Mr deal breaker: Mr deal breaker is a focused and determined creature. If he likes photography and you don’t he doesn’t want to talk to you anymore which is fine, I guess. I’m just not entirely sure why that kind of interests and hobbies stuff is so important. If the man of my dreams turns out to love Morris Dancing that’s perfectly fine but why would I need to love it too? I’VE GOT HOBBIES OF MY OWN YOU KNOW.

Mr slightly scary: I find Mr Slightly scary very difficult to deal with. On the surface he seems generally pleasant but there’s something a bit unsettling about him. If I said to you that he’s probably a life-long fan of musical theatre who has always lived with his mother and wears a trench coat would you know what was talking about? Mr slightly scary makes HUGE GINORMOUS ALARM BELLS RING IN MY HEAD

Mr very scary: This animal is extremely aggressive and should be approached and handled with care. He requires an INSTANT RESPONSE TO ALL OF HIS COMMUNICATIONS or he will, in no uncertain terms, let you know that he thinks you are pretty much the Whore of Babylon because you are ‘talking to other men’. It will probably come as no surprise to you that being called the Whore of Babylon is usually an instant conversation killer for WeeGee.

Mr I’m very probably normal and the kind of person that WeeGee will feel comfortable chatting to: This lovely little creature is a rare one indeed. In fact I have thus far discovered only two such rare gems. The very probably normal creature is, well, very probably normal. He’ll be happy to swap general chit chat about our days and let the conversation ramble around from there. He’ll be amusing and cheeky without being at all lewd. He’ll have something interesting to say for himself. Mr very probably normal might be keen to meet up but perfectly happy to have a chat over a cuppa instead of wondering what happens if he gets me smashed off my face on cheap wine*

Finally, and this I think is the most important one of all you can say to Mr very probably normal ‘You know you said you quite liked me? Guess what? I’m a nutter!’ and he will say ‘okay’ and then crack a joke about how I can’t possibly be a lunatic if I hate Coldplay, or point out that I’m actually ‘not that much of a fruit loop’ Which suggests an understanding of what I’ve said and an engagement with what I’m about – I think that’s pretty telling actually.

I suppose the only other thing I can mention about Internet dating is my mother. Mum is of the generation of people who thinks that the whole of the Internet is a dark and dangerous place inhabited only by people of the Mr slightly scary variety. She is therefore absolutely convinced that I’m going to wind up as headline news for being yet another poor innocent girl who was murdered by some ogre she met online. Different times, I guess but it does kind of bother me that she thinks I’m quite so naïve. I mean, I’m an awful lot of things but naïve is certainly not one of them. Anyway I mention this because in response to my adventures in online dating my mum is phoning me up every two minutes to check if I’ve changed my mind about meeting Simon the accountant from her church. I don’t mind that he’s an accountant and I couldn’t care less that he goes to church but if I add those two things to the fact that my mother thinks he is a potential suitor for me I KNOW THAT HE IS NOT A POTENTIAL SUITOR FOR ME.

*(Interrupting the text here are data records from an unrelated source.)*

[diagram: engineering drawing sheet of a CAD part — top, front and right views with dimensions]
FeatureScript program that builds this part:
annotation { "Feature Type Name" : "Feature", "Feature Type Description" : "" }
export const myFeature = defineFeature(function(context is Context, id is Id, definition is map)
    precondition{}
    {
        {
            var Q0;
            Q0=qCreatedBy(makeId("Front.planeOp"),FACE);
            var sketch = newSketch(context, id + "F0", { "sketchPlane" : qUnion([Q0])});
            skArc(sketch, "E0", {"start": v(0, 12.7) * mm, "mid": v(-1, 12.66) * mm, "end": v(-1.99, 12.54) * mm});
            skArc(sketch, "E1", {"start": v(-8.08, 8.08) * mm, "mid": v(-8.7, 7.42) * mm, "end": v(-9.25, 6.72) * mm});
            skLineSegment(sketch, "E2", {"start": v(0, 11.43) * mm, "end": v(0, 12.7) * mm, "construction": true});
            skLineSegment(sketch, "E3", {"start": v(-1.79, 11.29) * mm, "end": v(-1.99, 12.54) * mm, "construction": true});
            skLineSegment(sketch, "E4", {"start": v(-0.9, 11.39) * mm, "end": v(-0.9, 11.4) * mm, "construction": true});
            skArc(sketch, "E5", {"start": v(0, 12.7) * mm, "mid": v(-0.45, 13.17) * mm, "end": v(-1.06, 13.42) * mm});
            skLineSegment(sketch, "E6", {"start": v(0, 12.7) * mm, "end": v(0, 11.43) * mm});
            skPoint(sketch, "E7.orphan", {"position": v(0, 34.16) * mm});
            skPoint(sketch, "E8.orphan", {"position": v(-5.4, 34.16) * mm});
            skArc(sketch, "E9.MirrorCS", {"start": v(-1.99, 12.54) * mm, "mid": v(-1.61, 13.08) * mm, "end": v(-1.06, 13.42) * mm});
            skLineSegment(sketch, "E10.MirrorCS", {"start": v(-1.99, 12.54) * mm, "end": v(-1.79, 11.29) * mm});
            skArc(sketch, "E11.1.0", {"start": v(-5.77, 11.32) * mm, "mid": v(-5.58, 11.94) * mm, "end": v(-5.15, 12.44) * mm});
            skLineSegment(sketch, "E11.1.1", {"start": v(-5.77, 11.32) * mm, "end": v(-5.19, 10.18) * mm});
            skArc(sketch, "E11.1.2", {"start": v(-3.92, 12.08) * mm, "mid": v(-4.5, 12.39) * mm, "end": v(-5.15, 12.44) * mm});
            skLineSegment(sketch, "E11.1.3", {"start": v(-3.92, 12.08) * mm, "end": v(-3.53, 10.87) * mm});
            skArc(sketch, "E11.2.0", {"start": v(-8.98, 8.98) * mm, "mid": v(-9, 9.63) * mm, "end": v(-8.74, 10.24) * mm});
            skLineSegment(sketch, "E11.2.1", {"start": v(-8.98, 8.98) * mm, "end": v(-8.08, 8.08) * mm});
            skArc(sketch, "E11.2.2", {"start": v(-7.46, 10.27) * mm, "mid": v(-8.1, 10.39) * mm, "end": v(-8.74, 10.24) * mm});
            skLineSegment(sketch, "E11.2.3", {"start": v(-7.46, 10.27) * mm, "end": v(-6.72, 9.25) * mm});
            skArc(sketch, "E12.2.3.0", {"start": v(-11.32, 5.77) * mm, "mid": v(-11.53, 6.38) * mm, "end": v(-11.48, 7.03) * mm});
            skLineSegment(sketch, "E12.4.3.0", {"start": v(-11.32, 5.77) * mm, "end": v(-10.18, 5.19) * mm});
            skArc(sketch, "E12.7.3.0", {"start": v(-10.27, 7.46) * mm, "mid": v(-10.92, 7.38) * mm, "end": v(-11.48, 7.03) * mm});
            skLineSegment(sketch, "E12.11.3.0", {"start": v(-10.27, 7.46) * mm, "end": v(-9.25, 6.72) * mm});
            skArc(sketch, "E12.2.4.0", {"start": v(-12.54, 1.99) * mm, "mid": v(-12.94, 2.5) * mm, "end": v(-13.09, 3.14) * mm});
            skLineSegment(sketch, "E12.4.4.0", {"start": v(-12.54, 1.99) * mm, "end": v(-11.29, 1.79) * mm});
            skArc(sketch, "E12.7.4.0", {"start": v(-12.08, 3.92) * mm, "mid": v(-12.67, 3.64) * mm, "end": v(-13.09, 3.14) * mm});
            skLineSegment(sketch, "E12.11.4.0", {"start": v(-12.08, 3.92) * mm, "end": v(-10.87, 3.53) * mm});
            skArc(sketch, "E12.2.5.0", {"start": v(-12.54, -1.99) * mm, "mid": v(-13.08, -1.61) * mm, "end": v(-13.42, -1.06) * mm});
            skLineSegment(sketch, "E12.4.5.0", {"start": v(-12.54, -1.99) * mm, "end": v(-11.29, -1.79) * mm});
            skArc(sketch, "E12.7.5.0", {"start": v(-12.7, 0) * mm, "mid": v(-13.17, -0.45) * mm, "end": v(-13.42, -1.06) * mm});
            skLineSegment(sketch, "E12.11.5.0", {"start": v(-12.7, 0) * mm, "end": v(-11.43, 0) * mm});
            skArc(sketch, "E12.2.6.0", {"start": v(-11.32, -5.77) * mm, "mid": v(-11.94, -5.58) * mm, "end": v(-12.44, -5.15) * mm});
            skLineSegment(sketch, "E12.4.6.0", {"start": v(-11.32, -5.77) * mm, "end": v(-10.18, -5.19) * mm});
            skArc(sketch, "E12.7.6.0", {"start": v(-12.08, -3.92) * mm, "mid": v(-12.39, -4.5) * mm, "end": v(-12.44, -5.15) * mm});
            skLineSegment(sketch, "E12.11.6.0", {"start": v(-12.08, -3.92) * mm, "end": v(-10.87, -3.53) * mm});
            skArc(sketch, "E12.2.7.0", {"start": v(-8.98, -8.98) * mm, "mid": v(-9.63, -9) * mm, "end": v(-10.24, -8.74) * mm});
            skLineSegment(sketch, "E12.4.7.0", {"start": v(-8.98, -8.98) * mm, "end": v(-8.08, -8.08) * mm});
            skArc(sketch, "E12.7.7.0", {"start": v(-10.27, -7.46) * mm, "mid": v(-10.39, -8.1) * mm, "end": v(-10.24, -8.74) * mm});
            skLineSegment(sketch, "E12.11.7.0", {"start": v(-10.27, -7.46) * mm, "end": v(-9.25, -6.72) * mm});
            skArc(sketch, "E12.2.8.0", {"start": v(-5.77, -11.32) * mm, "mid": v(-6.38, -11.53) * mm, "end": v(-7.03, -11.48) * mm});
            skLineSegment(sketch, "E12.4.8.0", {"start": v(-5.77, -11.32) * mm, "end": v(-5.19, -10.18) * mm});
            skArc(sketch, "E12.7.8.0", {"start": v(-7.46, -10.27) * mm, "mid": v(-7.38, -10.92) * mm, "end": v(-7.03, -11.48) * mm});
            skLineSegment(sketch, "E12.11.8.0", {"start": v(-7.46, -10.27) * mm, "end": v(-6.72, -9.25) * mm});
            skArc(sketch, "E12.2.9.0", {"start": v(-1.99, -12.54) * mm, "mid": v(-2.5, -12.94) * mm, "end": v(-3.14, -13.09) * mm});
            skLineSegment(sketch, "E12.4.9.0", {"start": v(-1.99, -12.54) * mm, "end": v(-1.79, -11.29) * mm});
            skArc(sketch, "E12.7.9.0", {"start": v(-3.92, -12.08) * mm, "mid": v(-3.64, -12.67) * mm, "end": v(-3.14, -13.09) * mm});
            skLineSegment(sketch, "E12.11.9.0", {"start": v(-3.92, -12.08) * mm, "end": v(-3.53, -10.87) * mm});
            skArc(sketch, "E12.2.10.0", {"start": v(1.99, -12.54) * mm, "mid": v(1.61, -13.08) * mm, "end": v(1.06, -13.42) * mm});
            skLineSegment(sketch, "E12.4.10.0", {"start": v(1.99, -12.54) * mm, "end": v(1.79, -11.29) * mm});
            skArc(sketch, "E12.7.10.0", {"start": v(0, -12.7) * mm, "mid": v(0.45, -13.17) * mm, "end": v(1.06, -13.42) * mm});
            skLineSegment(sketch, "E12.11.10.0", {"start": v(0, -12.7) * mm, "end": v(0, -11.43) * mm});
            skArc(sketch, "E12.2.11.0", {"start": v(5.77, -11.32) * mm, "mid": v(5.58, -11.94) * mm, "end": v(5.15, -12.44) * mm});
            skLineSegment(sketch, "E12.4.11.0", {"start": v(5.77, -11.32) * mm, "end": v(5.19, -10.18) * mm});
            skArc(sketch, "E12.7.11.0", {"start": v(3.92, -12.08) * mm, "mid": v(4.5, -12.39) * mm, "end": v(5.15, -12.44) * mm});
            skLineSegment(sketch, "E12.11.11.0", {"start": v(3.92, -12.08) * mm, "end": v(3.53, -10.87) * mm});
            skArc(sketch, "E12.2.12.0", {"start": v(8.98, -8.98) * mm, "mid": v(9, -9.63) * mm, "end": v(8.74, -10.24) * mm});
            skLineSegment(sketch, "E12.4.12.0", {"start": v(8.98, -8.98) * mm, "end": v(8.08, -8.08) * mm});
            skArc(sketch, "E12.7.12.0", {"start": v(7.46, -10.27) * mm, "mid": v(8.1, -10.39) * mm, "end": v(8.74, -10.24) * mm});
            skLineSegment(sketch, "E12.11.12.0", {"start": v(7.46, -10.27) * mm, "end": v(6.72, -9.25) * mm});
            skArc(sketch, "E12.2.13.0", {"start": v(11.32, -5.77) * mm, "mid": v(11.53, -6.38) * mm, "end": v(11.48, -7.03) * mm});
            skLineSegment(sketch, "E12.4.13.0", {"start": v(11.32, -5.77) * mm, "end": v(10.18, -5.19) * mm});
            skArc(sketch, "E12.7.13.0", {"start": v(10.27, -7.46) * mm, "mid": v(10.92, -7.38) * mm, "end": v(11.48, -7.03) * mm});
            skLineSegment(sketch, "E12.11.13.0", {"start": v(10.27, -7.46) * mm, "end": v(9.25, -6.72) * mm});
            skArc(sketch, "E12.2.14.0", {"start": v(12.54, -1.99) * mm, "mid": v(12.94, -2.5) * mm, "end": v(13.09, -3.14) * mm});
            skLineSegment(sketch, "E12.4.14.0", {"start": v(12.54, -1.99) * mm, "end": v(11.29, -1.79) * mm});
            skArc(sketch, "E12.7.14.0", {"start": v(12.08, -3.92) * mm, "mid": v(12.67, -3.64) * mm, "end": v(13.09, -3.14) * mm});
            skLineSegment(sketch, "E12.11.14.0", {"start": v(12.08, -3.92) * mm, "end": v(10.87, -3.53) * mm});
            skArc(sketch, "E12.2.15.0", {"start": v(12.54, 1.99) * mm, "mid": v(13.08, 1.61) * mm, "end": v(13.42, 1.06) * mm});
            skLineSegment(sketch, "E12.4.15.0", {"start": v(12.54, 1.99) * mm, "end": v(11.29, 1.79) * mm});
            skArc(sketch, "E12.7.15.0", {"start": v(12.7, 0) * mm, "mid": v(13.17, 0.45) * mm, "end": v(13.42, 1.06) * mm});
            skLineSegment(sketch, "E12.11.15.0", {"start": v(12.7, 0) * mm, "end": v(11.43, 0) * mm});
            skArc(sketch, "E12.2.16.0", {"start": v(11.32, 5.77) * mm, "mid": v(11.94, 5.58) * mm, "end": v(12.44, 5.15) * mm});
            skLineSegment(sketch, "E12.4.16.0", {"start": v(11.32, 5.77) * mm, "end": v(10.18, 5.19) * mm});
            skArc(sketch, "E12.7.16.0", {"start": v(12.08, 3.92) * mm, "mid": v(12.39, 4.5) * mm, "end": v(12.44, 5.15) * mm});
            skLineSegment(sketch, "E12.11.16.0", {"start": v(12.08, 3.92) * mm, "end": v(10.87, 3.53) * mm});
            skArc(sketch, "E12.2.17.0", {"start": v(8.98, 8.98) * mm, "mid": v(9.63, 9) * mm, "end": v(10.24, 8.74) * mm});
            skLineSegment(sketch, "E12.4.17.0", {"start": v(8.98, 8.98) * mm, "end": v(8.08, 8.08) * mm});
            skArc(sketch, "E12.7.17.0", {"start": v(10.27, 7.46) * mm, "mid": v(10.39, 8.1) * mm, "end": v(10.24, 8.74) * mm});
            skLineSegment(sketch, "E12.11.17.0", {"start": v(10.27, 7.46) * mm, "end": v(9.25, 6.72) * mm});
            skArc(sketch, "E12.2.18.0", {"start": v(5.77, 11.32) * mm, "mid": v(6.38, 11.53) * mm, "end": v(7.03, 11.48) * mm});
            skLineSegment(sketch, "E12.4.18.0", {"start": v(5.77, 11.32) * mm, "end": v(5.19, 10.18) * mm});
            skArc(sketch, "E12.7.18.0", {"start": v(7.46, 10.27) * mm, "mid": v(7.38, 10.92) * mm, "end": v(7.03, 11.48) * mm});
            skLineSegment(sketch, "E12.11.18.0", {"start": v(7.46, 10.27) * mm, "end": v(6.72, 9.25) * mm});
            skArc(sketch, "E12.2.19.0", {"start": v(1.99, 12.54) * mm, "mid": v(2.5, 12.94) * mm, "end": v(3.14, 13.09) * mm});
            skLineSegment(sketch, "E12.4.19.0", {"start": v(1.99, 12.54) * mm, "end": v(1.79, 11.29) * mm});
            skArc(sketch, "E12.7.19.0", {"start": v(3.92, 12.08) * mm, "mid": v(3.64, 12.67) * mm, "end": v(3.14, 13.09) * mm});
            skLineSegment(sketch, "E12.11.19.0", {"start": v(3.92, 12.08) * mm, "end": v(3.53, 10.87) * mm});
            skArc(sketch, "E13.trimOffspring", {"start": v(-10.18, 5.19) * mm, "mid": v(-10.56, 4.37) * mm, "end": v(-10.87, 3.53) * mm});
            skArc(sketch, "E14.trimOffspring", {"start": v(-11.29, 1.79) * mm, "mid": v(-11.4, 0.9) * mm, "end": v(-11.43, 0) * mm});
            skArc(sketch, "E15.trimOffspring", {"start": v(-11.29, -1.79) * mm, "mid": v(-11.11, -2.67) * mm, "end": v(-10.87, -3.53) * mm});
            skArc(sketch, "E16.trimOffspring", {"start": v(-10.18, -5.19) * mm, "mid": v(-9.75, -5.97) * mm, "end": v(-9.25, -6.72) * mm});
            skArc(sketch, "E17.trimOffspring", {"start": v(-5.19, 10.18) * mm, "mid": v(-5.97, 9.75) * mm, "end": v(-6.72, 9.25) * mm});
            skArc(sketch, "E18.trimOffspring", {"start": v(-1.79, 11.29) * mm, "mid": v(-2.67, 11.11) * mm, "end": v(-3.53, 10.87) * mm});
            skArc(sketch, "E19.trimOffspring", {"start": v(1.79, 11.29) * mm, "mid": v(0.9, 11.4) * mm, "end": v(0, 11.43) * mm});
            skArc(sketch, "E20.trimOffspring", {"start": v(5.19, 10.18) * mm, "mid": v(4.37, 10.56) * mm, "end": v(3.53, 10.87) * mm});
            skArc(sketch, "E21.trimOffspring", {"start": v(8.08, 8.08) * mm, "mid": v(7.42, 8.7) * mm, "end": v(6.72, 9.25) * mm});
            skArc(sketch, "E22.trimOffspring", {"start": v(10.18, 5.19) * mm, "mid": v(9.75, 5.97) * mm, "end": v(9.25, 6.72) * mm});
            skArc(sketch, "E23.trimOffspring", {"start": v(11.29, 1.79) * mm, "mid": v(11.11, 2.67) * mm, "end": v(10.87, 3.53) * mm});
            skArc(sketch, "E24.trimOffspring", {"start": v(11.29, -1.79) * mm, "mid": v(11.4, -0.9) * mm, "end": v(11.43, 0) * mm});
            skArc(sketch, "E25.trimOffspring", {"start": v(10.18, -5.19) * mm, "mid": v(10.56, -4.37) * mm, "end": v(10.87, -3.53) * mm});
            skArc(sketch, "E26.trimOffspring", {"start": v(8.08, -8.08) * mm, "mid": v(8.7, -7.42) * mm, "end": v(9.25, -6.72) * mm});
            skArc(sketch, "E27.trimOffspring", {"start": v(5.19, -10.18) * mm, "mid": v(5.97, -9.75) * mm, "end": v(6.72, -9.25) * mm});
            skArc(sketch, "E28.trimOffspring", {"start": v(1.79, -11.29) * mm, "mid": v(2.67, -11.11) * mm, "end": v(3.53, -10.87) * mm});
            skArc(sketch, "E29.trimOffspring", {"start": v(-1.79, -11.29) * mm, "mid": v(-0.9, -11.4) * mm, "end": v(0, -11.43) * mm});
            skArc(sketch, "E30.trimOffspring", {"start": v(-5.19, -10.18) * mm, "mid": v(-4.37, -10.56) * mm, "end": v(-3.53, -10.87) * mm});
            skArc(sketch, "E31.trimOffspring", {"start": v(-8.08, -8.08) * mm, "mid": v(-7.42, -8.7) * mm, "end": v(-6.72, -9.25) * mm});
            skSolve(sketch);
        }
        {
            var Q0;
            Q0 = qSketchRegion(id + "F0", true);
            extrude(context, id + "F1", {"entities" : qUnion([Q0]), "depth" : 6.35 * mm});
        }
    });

So yeah – one week, a million and one lessons, a very annoying mother, a spot of online people watching** and two gems. I quite like online dating.

Lots of love from WeeGee xxx

 

 

*The answer to that question is I go all sweet and endearing for a while but end up crying and going home in the fullness of time

**I’d love to do it from the other side and see what tribes us female Interweb dating folks fall into. Maybe Brandon Bored could fill me in?